--- Required work ---
Once every line in the data below has been checked for "Onset", give the number of lines that hold it, and only that.

--- Raw data ---
------------------------------------------------------------------------
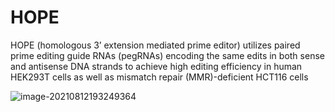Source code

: # HOPE
HOPE (homologous 3’ extension mediated prime editor) utilizes paired prime editing guide RNAs (pegRNAs) encoding the same edits in both sense and antisense DNA strands to achieve high editing efficiency in  human HEK293T cells as well as mismatch repair (MMR)-deficient HCT116 cells

![image-20210812193249364](../../../../../Users/mac/Library/Application%20Support/typora-user-images/image-20210812193249364.png)

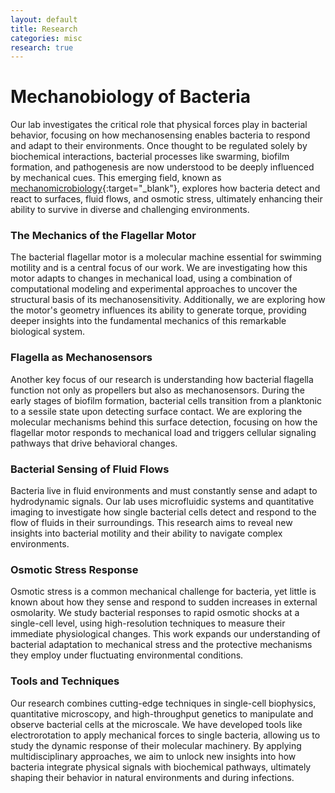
```yaml
---
layout: default
title: Research
categories: misc
research: true
---
```

# Mechanobiology of Bacteria

Our lab investigates the critical role that physical forces play in bacterial behavior, focusing on how mechanosensing enables bacteria to respond and adapt to their environments. Once thought to be regulated solely by biochemical interactions, bacterial processes like swarming, biofilm formation, and pathogenesis are now understood to be deeply influenced by mechanical cues. This emerging field, known as [mechanomicrobiology](https://www.nature.com/articles/s41579-019-0314-2){:target="_blank"}, explores how bacteria detect and react to surfaces, fluid flows, and osmotic stress, ultimately enhancing their ability to survive in diverse and challenging environments.

### The Mechanics of the Flagellar Motor
The bacterial flagellar motor is a molecular machine essential for swimming motility and is a central focus of our work. We are investigating how this motor adapts to changes in mechanical load, using a combination of computational modeling and experimental approaches to uncover the structural basis of its mechanosensitivity. Additionally, we are exploring how the motor's geometry influences its ability to generate torque, providing deeper insights into the fundamental mechanics of this remarkable biological system.
### Flagella as Mechanosensors
Another key focus of our research is understanding how bacterial flagella function not only as propellers but also as mechanosensors. During the early stages of biofilm formation, bacterial cells transition from a planktonic to a sessile state upon detecting surface contact. We are exploring the molecular mechanisms behind this surface detection, focusing on how the flagellar motor responds to mechanical load and triggers cellular signaling pathways that drive behavioral changes.
### Bacterial Sensing of Fluid Flows
Bacteria live in fluid environments and must constantly sense and adapt to hydrodynamic signals. Our lab uses microfluidic systems and quantitative imaging to investigate how single bacterial cells detect and respond to the flow of fluids in their surroundings. This research aims to reveal new insights into bacterial motility and their ability to navigate complex environments.
### Osmotic Stress Response
Osmotic stress is a common mechanical challenge for bacteria, yet little is known about how they sense and respond to sudden increases in external osmolarity. We study bacterial responses to rapid osmotic shocks at a single-cell level, using high-resolution techniques to measure their immediate physiological changes. This work expands our understanding of bacterial adaptation to mechanical stress and the protective mechanisms they employ under fluctuating environmental conditions.
### Tools and Techniques
Our research combines cutting-edge techniques in single-cell biophysics, quantitative microscopy, and high-throughput genetics to manipulate and observe bacterial cells at the microscale. We have developed tools like electrorotation to apply mechanical forces to single bacteria, allowing us to study the dynamic response of their molecular machinery. By applying multidisciplinary approaches, we aim to unlock new insights into how bacteria integrate physical signals with biochemical pathways, ultimately shaping their behavior in natural environments and during infections.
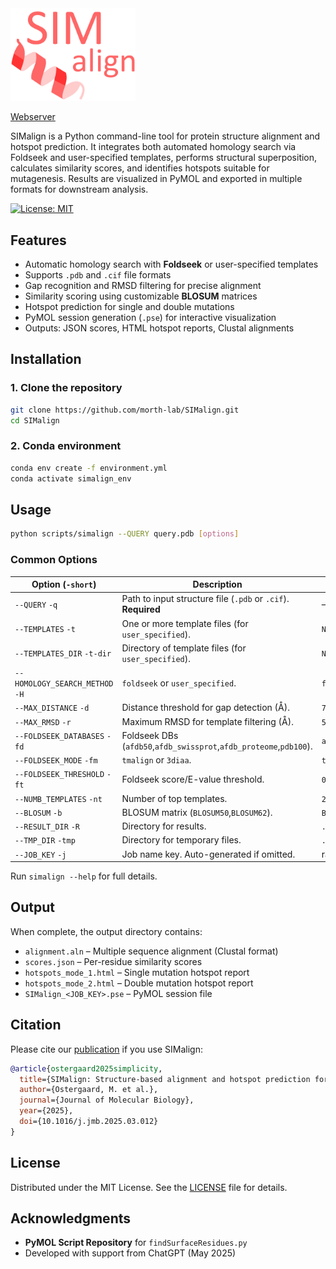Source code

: <img src="logo.png" alt="Alt Text" width="200">

[Webserver](https://services.healthtech.dtu.dk/services/SIMAlign-1.0/)

SIMalign is a Python command-line tool for protein structure alignment and hotspot prediction. It integrates both automated homology search via Foldseek and user-specified templates, performs structural superposition, calculates similarity scores, and identifies hotspots suitable for mutagenesis. Results are visualized in PyMOL and exported in multiple formats for downstream analysis.

[![License: MIT](https://img.shields.io/badge/License-MIT-yellow.svg)](LICENSE)

## Features

* Automatic homology search with **Foldseek** or user-specified templates
* Supports `.pdb` and `.cif` file formats
* Gap recognition and RMSD filtering for precise alignment
* Similarity scoring using customizable **BLOSUM** matrices
* Hotspot prediction for single and double mutations
* PyMOL session generation (`.pse`) for interactive visualization
* Outputs: JSON scores, HTML hotspot reports, Clustal alignments

## Installation

### 1. Clone the repository

```bash
git clone https://github.com/morth-lab/SIMalign.git
cd SIMalign
```

### 2. Conda environment

```bash
conda env create -f environment.yml
conda activate simalign_env
```


## Usage

```bash
python scripts/simalign --QUERY query.pdb [options]
```


### Common Options

| Option (`-short`)               | Description                                                        | Default       |
| ------------------------------- | ------------------------------------------------------------------ | ------------- |
| `--QUERY` `-q`                  | Path to input structure file (`.pdb` or `.cif`). **Required**      | —             |
| `--TEMPLATES` `-t`              | One or more template files (for `user_specified`).                 | `None`        |
| `--TEMPLATES_DIR` `-t-dir`      | Directory of template files (for `user_specified`).                | `None`        |
| `--HOMOLOGY_SEARCH_METHOD` `-H` | `foldseek` or `user_specified`.                                    | `foldseek`    |
| `--MAX_DISTANCE` `-d`           | Distance threshold for gap detection (Å).                          | `7`           |
| `--MAX_RMSD` `-r`               | Maximum RMSD for template filtering (Å).                           | `5`           |
| `--FOLDSEEK_DATABASES` `-fd`    | Foldseek DBs (`afdb50`,`afdb_swissprot`,`afdb_proteome`,`pdb100`). | `afdb50`      |
| `--FOLDSEEK_MODE` `-fm`         | `tmalign` or `3diaa`.                                              | `tmalign`     |
| `--FOLDSEEK_THRESHOLD` `-ft`    | Foldseek score/E-value threshold.                                  | `0.7`         |
| `--NUMB_TEMPLATES` `-nt`        | Number of top templates.                                           | `20`          |
| `--BLOSUM` `-b`                 | BLOSUM matrix (`BLOSUM50`,`BLOSUM62`).                             | `BLOSUM62`    |
| `--RESULT_DIR` `-R`             | Directory for results.                                             | `./<JOB_KEY>` |
| `--TMP_DIR` `-tmp`              | Directory for temporary files.                                     | `./tmp`       |
| `--JOB_KEY` `-j`                | Job name key. Auto-generated if omitted.                           | random        |

<!-- | `--SEQUENCE_IDENTITY` `-sident` | Min. identity for BLASTp (0–1).                                    | `0.6`         |
| `--SEQUENCE_COV` `-scov`        | Min. coverage for BLASTp (0–1).                                    | `0.6`         |
| `--E_VALUE` `-e`                | E-value threshold for BLASTp.                                      | `0.001`       |
| `--REDUNDANCY_THRESHOLD` `-rt`  | MSA redundancy threshold (0–1).                                    | `0.9`         | -->

Run `simalign --help` for full details.

## Output

When complete, the output directory contains:

* `alignment.aln` – Multiple sequence alignment (Clustal format)
* `scores.json` – Per-residue similarity scores
* `hotspots_mode_1.html` – Single mutation hotspot report
* `hotspots_mode_2.html` – Double mutation hotspot report
* `SIMalign_<JOB_KEY>.pse` – PyMOL session file

## Citation

Please cite our [publication](https://services.healthtech.dtu.dk/services/SIMAlign-1.0/) if you use SIMalign:

```bibtex
@article{ostergaard2025simplicity,
  title={SIMalign: Structure-based alignment and hotspot prediction for protein engineering},
  author={Ostergaard, M. et al.},
  journal={Journal of Molecular Biology},
  year={2025},
  doi={10.1016/j.jmb.2025.03.012}
}
```

## License

Distributed under the MIT License. See the [LICENSE](LICENSE) file for details.

## Acknowledgments

* **PyMOL Script Repository** for `findSurfaceResidues.py`
* Developed with support from ChatGPT (May 2025)
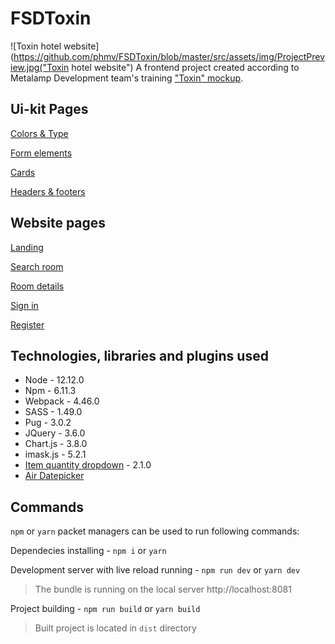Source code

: # FSDToxin

![Toxin hotel website](https://github.com/phmv/FSDToxin/blob/master/src/assets/img/ProjectPreview.jpg("Toxin hotel website") A frontend project created according to Metalamp Development team's training ["Toxin" mockup](<https://www.figma.com/file/MumYcKVk9RkKZEG6dR5E3A/MetaLamp-(former-FSD)-frontend-education-program.-The-2nd-task?node-id=0%3A1>).

## Ui-kit Pages

[Colors & Type](https://phmv.github.io/FSDToxin/colors-and-type.html)

[Form elements](https://phmv.github.io/FSDToxin/form-elements.html)

[Cards](https://phmv.github.io/FSDToxin/cards.html)

[Headers & footers](https://phmv.github.io/FSDToxin/headers-and-footers.html)

## Website pages

[Landing](https://phmv.github.io/FSDToxin/index.html)

[Search room](https://phmv.github.io/FSDToxin/search-room.html)

[Room details](https://phmv.github.io/FSDToxin/room-details.html)

[Sign in](https://phmv.github.io/FSDToxin/sign-in.html)

[Register](https://phmv.github.io/FSDToxin/registration.html)

## Technologies, libraries and plugins used

- Node - 12.12.0
- Npm - 6.11.3
- Webpack - 4.46.0
- SASS - 1.49.0
- Pug - 3.0.2
- JQuery - 3.6.0
- Chart.js - 3.8.0
- imask.js - 5.2.1
- [Item quantity dropdown](https://www.npmjs.com/package/item-quantity-dropdown) - 2.1.0
- [Air Datepicker](http://t1m0n.name/air-datepicker/docs/)

## Commands

`npm` or `yarn` packet managers can be used to run following commands:

Dependecies installing - `npm i` or `yarn`

Development server with live reload running - `npm run dev` or `yarn dev`

> The bundle is running on the local server http://localhost:8081

Project building - `npm run build` or `yarn build`

> Built project is located in `dist` directory
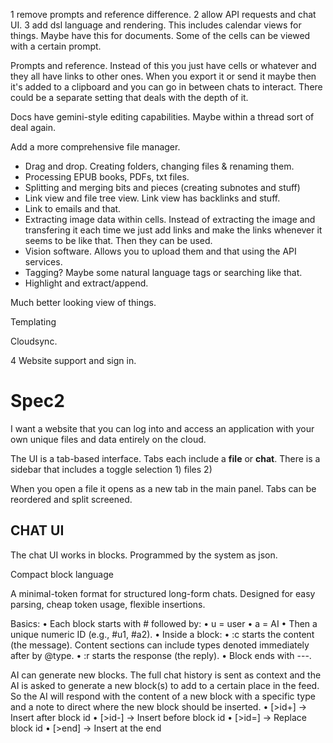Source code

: 1 remove prompts and reference difference.
2 allow API requests and chat UI.
3 add dsl language and rendering. This includes calendar views for things. Maybe have this for documents. Some of the cells can be viewed with a certain prompt.

Prompts and reference. Instead of this you just have cells or whatever and they all have links to other ones. When you export it or send it maybe then it's added to a clipboard and you can go in between chats to interact. There could be a separate setting that deals with the depth of it.

Docs have gemini-style editing capabilities. Maybe within a thread sort of deal again.

Add a more comprehensive file manager.
- Drag and drop. Creating folders, changing files & renaming them.
- Processing EPUB books, PDFs, txt files.
- Splitting and merging bits and pieces (creating subnotes and stuff)
- Link view and file tree view. Link view has backlinks and stuff.
- Link to emails and that.
- Extracting image data within cells. Instead of extracting the image and transfering it each time we just add links and make the links whenever it seems to be like that. Then they can be used.
- Vision software. Allows you to upload them and that using the API services.
- Tagging? Maybe some natural language tags or searching like that.
- Highlight and extract/append.

Much better looking view of things.

Templating

Cloudsync.

4 Website support and sign in.


# Spec2

I want a website that you can log into and access an application with your own unique files and data entirely on the cloud. 

The UI is a tab-based interface. Tabs each include a **file** or **chat**. There is a sidebar that includes a toggle selection 1) files 2) 

When you open a file it opens as a new tab in the main panel. Tabs can be reordered and split screened.



## CHAT UI
The chat UI works in blocks. Programmed by the system as json.

Compact block language

A minimal-token format for structured long-form chats. Designed for easy parsing, cheap token usage, flexible insertions.

Basics:
	•	Each block starts with # followed by:
	•	u = user
	•	a = AI
	•	Then a unique numeric ID (e.g., #u1, #a2).
	•	Inside a block:
	•	:c starts the content (the message). Content sections can include types denoted immediately after by @type.
	•	:r starts the response (the reply).
	•	Block ends with ---.

AI can generate new blocks. The full chat history is sent as context and the AI is asked to generate a new block(s) to add to a certain place in the feed. So the AI will respond with the content of a new block with a specific type and a note to direct where the new block should be inserted.
	•	[>id+] → Insert after block id
	•	[>id-] → Insert before block id
	•	[>id=] → Replace block id
	•	[>end] → Insert at the end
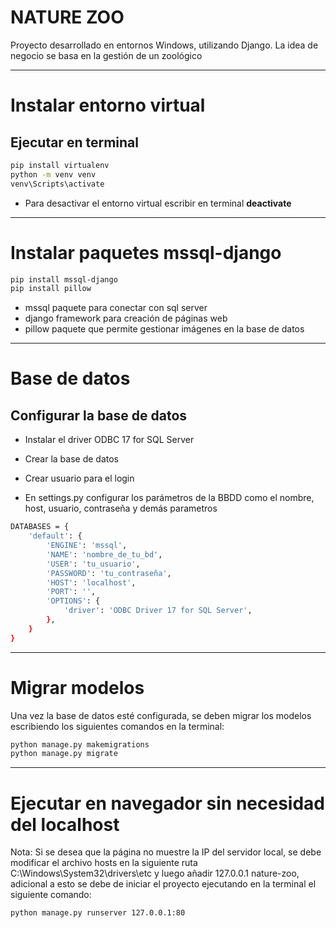 # NATURE ZOO

Proyecto desarrollado en entornos Windows, utilizando Django. La idea de negocio se basa en la gestión de un zoológico

---

# Instalar entorno virtual

## Ejecutar en terminal

```bash
pip install virtualenv
python -m venv venv
venv\Scripts\activate
```
- Para desactivar el entorno virtual escribir en terminal **deactivate**

---

# Instalar paquetes mssql-django

```bash
pip install mssql-django
pip install pillow
```

- mssql paquete para conectar con sql server
- django framework para creación de páginas web
- pillow paquete que permite gestionar imágenes en la base de datos

---

# Base de datos

## Configurar la base de datos

- Instalar el driver ODBC 17 for SQL Server

- Crear la base de datos

- Crear usuario para el login

- En settings.py configurar los parámetros de la BBDD como el nombre, host, usuario, contraseña y demás parametros

```bash
DATABASES = {
    'default': {
        'ENGINE': 'mssql',
        'NAME': 'nombre_de_tu_bd',
        'USER': 'tu_usuario',
        'PASSWORD': 'tu_contraseña',
        'HOST': 'localhost',
        'PORT': '',
        'OPTIONS': {
            'driver': 'ODBC Driver 17 for SQL Server',
        },
    }
}
```

---

# Migrar modelos

Una vez la base de datos esté configurada, se deben migrar los modelos escribiendo los siguientes comandos en la terminal:

```bash
python manage.py makemigrations
python manage.py migrate

```

---

# Ejecutar en navegador sin necesidad del localhost

Nota: Si se desea que la página no muestre la IP del servidor local, se debe modificar el archivo hosts en la siguiente ruta C:\Windows\System32\drivers\etc y luego añadir 127.0.0.1	  nature-zoo, adicional a esto se debe de iniciar el proyecto ejecutando en la terminal el siguiente comando:

```bash
python manage.py runserver 127.0.0.1:80
```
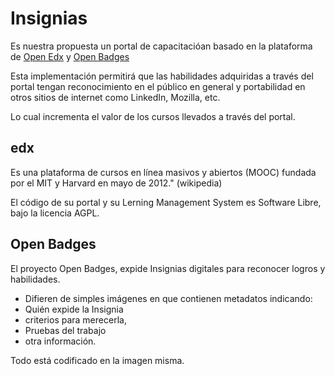 # Insignias

  Es nuestra propuesta un portal de capacitacióan basado en la plataforma de [Open Edx](http://code.edx.org/) y [Open Badges](http://openbadges.org/)


  Esta implementación permitirá que las habilidades adquiridas a través del portal tengan reconocimiento en el público en general y portabilidad en otros sitios de internet como LinkedIn, Mozilla, etc.

  Lo cual incrementa el valor de los cursos llevados a través del portal.


## edx
  Es una plataforma de cursos en línea masivos y abiertos (MOOC) fundada por el MIT y Harvard en mayo de 2012." (wikipedia)

  El código de su portal y su Lerning Management System es Software Libre, bajo la licencia AGPL.

## Open Badges
  El proyecto Open Badges, expide Insignias digitales para reconocer logros y habilidades.

  * Difieren de simples imágenes en que contienen metadatos indicando:
  * Quién expide la Insignia
  * criterios para merecerla,
  * Pruebas del trabajo
  * otra información.

  Todo está codificado en la imagen misma.
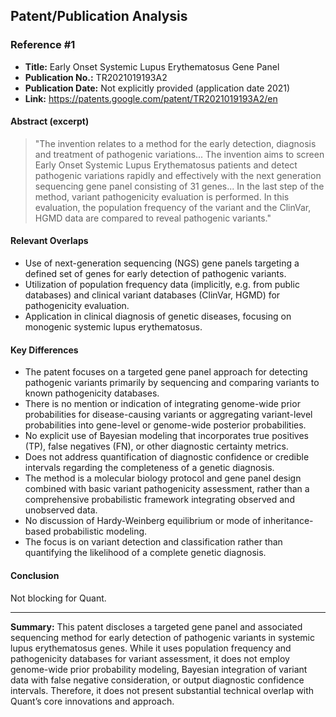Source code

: ## Patent/Publication Analysis

### Reference #1

- **Title:** Early Onset Systemic Lupus Erythematosus Gene Panel
- **Publication No.:** TR2021019193A2
- **Publication Date:** Not explicitly provided (application date 2021)
- **Link:** https://patents.google.com/patent/TR2021019193A2/en

#### Abstract (excerpt)

> "The invention relates to a method for the early detection, diagnosis and treatment of pathogenic variations... The invention aims to screen Early Onset Systemic Lupus Erythematosus patients and detect pathogenic variations rapidly and effectively with the next generation sequencing gene panel consisting of 31 genes... In the last step of the method, variant pathogenicity evaluation is performed. In this evaluation, the population frequency of the variant and the ClinVar, HGMD data are compared to reveal pathogenic variants."

#### Relevant Overlaps

- Use of next-generation sequencing (NGS) gene panels targeting a defined set of genes for early detection of pathogenic variants.
- Utilization of population frequency data (implicitly, e.g. from public databases) and clinical variant databases (ClinVar, HGMD) for pathogenicity evaluation.
- Application in clinical diagnosis of genetic diseases, focusing on monogenic systemic lupus erythematosus.

#### Key Differences

- The patent focuses on a targeted gene panel approach for detecting pathogenic variants primarily by sequencing and comparing variants to known pathogenicity databases.
- There is no mention or indication of integrating genome-wide prior probabilities for disease-causing variants or aggregating variant-level probabilities into gene-level or genome-wide posterior probabilities.
- No explicit use of Bayesian modeling that incorporates true positives (TP), false negatives (FN), or other diagnostic certainty metrics.
- Does not address quantification of diagnostic confidence or credible intervals regarding the completeness of a genetic diagnosis.
- The method is a molecular biology protocol and gene panel design combined with basic variant pathogenicity assessment, rather than a comprehensive probabilistic framework integrating observed and unobserved data.
- No discussion of Hardy-Weinberg equilibrium or mode of inheritance-based probabilistic modeling.
- The focus is on variant detection and classification rather than quantifying the likelihood of a complete genetic diagnosis.

#### Conclusion

Not blocking for Quant.

---

**Summary:** This patent discloses a targeted gene panel and associated sequencing method for early detection of pathogenic variants in systemic lupus erythematosus genes. While it uses population frequency and pathogenicity databases for variant assessment, it does not employ genome-wide prior probability modeling, Bayesian integration of variant data with false negative consideration, or output diagnostic confidence intervals. Therefore, it does not present substantial technical overlap with Quant’s core innovations and approach.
------------------------------------------------------------------------
--- Solution to this problem ---
2